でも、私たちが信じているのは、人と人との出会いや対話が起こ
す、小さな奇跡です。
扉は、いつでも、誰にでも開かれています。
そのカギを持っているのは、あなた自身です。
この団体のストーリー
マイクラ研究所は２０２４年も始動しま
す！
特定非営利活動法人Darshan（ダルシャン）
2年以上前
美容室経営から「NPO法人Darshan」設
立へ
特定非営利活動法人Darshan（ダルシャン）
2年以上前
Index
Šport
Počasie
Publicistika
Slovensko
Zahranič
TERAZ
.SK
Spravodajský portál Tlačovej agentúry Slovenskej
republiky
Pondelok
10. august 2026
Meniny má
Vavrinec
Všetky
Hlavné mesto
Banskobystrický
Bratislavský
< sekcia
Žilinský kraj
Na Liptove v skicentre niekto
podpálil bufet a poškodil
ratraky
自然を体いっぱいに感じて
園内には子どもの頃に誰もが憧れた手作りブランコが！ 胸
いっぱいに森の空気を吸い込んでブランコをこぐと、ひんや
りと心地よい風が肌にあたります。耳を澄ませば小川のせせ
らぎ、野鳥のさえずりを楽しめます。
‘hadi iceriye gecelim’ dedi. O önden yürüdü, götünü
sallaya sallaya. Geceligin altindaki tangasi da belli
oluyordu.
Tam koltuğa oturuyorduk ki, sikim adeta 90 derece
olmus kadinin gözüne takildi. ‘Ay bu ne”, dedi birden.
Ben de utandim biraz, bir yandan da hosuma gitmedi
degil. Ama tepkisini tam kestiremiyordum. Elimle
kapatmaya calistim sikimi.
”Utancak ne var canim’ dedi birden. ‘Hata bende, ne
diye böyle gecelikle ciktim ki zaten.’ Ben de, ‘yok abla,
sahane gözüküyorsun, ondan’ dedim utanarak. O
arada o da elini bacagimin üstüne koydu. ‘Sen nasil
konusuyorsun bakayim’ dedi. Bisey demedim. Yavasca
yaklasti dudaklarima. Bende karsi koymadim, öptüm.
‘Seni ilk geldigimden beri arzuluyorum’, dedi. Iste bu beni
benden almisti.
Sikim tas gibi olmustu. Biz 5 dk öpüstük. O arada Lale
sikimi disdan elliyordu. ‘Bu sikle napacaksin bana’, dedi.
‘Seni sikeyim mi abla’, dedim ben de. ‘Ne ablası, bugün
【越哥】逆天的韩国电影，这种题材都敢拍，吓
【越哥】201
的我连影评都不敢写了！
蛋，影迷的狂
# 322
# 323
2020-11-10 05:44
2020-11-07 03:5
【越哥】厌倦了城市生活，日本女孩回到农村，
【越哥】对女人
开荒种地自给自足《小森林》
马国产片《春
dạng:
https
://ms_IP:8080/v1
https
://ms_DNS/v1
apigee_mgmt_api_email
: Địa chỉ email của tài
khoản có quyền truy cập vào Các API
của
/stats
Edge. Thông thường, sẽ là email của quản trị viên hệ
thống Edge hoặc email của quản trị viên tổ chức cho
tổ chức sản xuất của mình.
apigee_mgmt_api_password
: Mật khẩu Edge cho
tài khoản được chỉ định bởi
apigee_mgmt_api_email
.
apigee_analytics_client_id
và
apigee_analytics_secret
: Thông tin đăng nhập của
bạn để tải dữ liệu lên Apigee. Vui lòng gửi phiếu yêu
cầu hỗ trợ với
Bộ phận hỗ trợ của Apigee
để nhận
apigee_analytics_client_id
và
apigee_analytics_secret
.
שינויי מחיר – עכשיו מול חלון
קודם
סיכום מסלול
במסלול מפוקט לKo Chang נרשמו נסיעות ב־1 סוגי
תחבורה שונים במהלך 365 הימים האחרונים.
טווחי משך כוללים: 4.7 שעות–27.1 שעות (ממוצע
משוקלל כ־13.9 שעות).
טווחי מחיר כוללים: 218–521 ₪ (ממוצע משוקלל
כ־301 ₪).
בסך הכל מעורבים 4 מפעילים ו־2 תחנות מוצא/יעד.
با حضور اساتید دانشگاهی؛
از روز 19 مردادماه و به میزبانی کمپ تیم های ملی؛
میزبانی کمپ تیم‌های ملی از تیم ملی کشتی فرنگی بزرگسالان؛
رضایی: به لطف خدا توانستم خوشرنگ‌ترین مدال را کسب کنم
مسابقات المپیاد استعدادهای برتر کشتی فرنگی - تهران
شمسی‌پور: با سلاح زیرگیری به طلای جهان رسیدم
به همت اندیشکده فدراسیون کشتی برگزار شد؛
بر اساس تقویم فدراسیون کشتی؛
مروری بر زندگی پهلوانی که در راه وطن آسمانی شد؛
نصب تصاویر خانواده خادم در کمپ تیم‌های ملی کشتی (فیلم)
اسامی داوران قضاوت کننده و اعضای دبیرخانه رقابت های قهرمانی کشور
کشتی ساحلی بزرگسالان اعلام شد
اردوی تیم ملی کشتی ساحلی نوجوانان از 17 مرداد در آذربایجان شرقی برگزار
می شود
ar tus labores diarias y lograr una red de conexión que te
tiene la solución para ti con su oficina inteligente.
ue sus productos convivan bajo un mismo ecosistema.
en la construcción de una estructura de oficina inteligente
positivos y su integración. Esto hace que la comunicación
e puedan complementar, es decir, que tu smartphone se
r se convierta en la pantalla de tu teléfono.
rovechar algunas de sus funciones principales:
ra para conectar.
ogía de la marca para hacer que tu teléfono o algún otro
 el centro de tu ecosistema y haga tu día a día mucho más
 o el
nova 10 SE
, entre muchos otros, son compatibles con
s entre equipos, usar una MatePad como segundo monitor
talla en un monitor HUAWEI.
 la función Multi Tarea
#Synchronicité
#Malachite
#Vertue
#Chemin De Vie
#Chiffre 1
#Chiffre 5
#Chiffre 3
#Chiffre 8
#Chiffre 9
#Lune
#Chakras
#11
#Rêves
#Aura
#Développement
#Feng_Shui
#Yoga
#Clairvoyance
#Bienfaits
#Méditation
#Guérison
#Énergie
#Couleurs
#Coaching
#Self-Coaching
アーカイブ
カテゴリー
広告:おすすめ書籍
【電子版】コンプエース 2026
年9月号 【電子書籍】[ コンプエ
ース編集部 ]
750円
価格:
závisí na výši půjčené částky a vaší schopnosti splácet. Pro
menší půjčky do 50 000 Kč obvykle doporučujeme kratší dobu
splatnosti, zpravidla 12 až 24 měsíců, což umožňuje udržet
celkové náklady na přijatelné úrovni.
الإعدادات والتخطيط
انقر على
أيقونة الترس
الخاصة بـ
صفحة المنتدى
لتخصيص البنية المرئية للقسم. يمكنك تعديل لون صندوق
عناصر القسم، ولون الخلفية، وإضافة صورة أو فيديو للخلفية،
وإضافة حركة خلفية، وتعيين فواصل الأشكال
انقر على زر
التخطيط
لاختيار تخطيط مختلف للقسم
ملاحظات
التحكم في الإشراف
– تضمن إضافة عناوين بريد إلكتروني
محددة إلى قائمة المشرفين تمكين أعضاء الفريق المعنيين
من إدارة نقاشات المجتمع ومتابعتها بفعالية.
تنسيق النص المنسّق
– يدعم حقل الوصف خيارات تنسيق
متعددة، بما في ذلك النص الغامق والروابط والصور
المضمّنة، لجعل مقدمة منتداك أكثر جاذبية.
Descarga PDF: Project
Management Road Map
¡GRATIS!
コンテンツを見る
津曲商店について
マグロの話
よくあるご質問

• [Goal of the exercise]:
In the data above, which lines have "فدراسیون"? Report each of them.

• [Written solution]:
به همت اندیشکده فدراسیون کشتی برگزار شد؛
بر اساس تقویم فدراسیون کشتی؛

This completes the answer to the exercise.